Pour les assurances, le remède a été simple. Les contrats qui ne prenaient pas en compte l’an 2000, et donc qui ne l’excluaient pas, ont été dans la plupart des cas, dénoncés. Les services juridiques des groupes d’assurances se sont penchés sur le problème et ont vite compris les conséquences de ce passage. A ce stade, seul remède pour les SSII, négocier un avenant spécifique an 2000.

 

A défaut d’avenant, voilà nos SSII non couvertes pour leur Responsabilité Civile. Première vigilance : vérifier que les contrats de prestations de service sur la « migration an 2000 » n’imposent pas une obligation d’assurance. Dans ce cas de figure, et si le contrat a déjà été signé, il faut écrire au client pour le prévenir ; Mieux vaut un contrat rompu qu’un contrat qui met dans l’illégalité.

 

Après cette vérification, il s’agit pour la Société Informatique de se protéger au maximum, le système le plus fiable étant l’obtention d’une décharge par le client. Commerciaux, la balle est dans votre camps ! !

 

Or bizarrerie française, nos équipes commerciales ne négocient que rarement les termes et l’organisation juridiques d’une affaire « qu’ils lèvent ».

 

Que reste-t-il comme solution, sinon la prudence extrême ? Deux cas de figure sont alors à envisager.

 

Premier cas, peu enviable, où nous sommes dans le cadre d’une prestation avec une obligation de résultat. Il n’y a rien à faire mis à part tabler sur un passage sans aucun incident.

 

Autre possibilité, plus ambiguë, avec l’obligation de moyens. La société a mis tous les moyens pour que le passage se fasse au mieux, mais elle n’a pas pu tout prévoir. Notre SSII est-elle pour autant totalement déchargée ?

 

Une réponse tranchée ne peut être apportée. N’oublions pas toutefois, que pèse sur la société de service une obligation de conseil qui découle des termes de la loi. Un professionnel se doit d’informer et de conseiller le non-professionnel. L’informaticien se doit alors de prévenir l’entreprise chez qui il intervient sur toutes les conséquences de la « migration ». Il doit procéder à un état des lieux, et compte tenu de ses connaissances, informer le chef d’entreprise des risques qu’il encourt dans tel ou tel domaine.

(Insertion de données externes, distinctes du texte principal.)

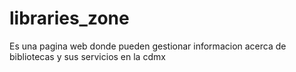 # libraries_zone
Es una pagina web donde pueden gestionar informacion acerca de bibliotecas y sus servicios en la cdmx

Dans son obligation de conseil, la SSII a une obligation de résultat : l’entreprise cliente doit être prévenue.

 

Le contrat peut ainsi prévoir seulement une obligation de moyens, la loi, en imposant une obligation de conseil, induit une obligation de résultat.

 

Aujourd’hui ce sont les informaticiens qui ont du « pain sur la planche », il est a parier que demain les juristes auront la partie belle pour nous sortir de cet imbroglio juridique. Seul conseil à apporter aux SSII aujourd’hui : soyez extrêmement vigilant, demandez des comptes-rendus mensuel à vos salariés sur les difficultés que risquent de rencontrer l’entreprise chez qui ils interviennent, faites part de ces observations à vos clients. Et surtout, surtout, lisez bien vos contrats d’assistance technique, négociez tout, et n’oubliez pas qu’un seul mot dans un contrat peut être lourd, très lourd de conséquences.